夏と午後と雨音と

午後の郊外は、夏の匂いを含んだ空気に包まれていた。
雲行きが怪しいと感じたのは遅く、次の瞬間には、逃げ場のない雨が落ちてくる。

「……ついていないな」

狭い軒下に身を寄せたジュリアスが、わずかに眉を寄せる。
不機嫌というほどではないが、機嫌が良いとも言い難い――その中間。

「予報では降らないはずでしたが」

隣で同じく雨宿りするオスカーは、どこか楽しげですらある。

「予報は、当てにならんな」

「ええ。特に、気まぐれなものほど」

そう言って、さりげなく視線を滑らせる。
雨に濡れた白いシャツは、薄手ゆえに身体の線を隠しきれていない。

「……そんなに見るな」

「申し訳ありません。
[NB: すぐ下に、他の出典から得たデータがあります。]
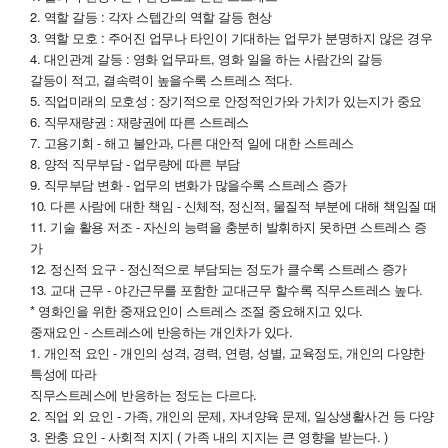
2. 역할 갈등 : 각자 스텝간의 역할 갈등 현상
3. 역할 모호 : 주어진 업무나 타인이 기대하는 업무가 분명하지 않은 경우
4. 대인관계 갈등 : 영화 업무파트, 영화 일을 하는 사람간의 갈등
갈등이 적고, 결속력이 높을수록 스트레스 적다.
5. 직업미래의 모호성 : 장기적으로 안정적인가와 가치가 있는지가 중요
6. 직무재량권 : 재량권에 따른 스트레스
7. 고용기회 - 해고 불안과, 다른 대안적 일에 대한 스트레스
8. 양적 직무부담 - 업무량에 따른 부담
9. 직무부담 변화 - 업무의 변화가 많을수록 스트레스 증가
10. 다른 사람에 대한 책임 - 신체적, 정신적, 물질적 부분에 대해 책임질 때
11. 기술 활용 저조 - 자신의 능력을 충분히 발휘하지 못하면 스트레스 증
가
12. 정신적 요구 - 정신적으로 부담되는 정도가 클수록 스트레스 증가
13. 교대 근무 - 야간근무를 포함한 교대근무 할수록 직무스트레스 높다.
* 영화인을 위한 중재요인이 스트레스 조절 중요해지고 있다.
중재요인 - 스트레스에 반응하는 개인차가 있다.
1. 개인적 요인 - 개인의 성격, 경력, 연령, 성별, 교육정도, 개인의 다양한
특성에 따라
직무스트레스에 반응하는 정도는 다르다.
2. 직업 외 요인 - 가족, 개인의 문제, 자녀양육 문제, 일상생활사건 등 다양
3. 완충 요인 - 사회적 지지 ( 가족 내의 지지는 큰 영향을 받는다. )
ですが、あなたが濡れた姿があまりにも….」

「くだらん」

即答。
オスカーは気にも留めない。

雨脚が強まる。
会話の隙間を埋めるように、音だけが入り込んでくる。

「しかし困りましたね。
この降りでは、話もままならない」

距離を少し詰めるオスカー。
お互いの濡れたシャツ越しに体温が伝わる。

「….近いな」

「あなたの声が聞きづらいので」

「ならばしばらく黙っていよう」

「えっ? 何ですって?」

さらに一歩距離を詰めて、顔を寄せる。
呼吸がかかる距離。

「……わざとらしいぞ」

「雨のせいです」

「相変わらず都合のいい」

「お褒めいただき光栄です」

「もはやここまで来ると才能だな」

「あなたが魅力的過ぎるのが悪い」

「今度は私のせいにするつもりか」

「それ以外に理由でも?」

雨音が、軒下の板を叩いて一定のリズムを刻んでいる。
湿った空気がまとわりつき、二人の間に逃げ場のない熱を溜め込んでいく。

オスカーの腕はすでにジュリアスの腰に回っていた。
強く抱くわけでもない。ただ、離れないと明確に伝える位置。

「……で?」

至近距離で、ジュリアスが低く促す。
呼吸がかかり、言葉の端が微かに震える。

「なぜ、こうなっている」

オスカーは一瞬だけ視線を伏せ、律儀に数えるように答える。

「それは….雨に降られて」

「それで?」

「誰もいなくて」

「それから?」

「あなたが、ひどく無防備で」

そう言いながら、空いている手がそっと上がる。
濡れた髪を避けるように指先が触れ、耳朶を優しく軽く挟む。

「……色気があるから、ですね。後は…」

「まだあるのか」

「あなたの体温が心地いい」

腰に回された腕が、はっきりと引き寄せ、
唇が、もう触れてしまいそうな距離で止まる。

「…..」

しばらくの沈黙。

雨音だけが、やけに大きい。

「…オスカー」

名を呼ぶ声は低く、含みがあった。

「はい」

ジュリアスはゆっくりと睫毛を伏せて瞬いた。

「それで。いつまで待たせる気だ」

オスカーは微笑む。

「….失礼しました」

次の瞬間、雨音が急に遠くなって。
ただ二人を包み込むように、降り続いていた。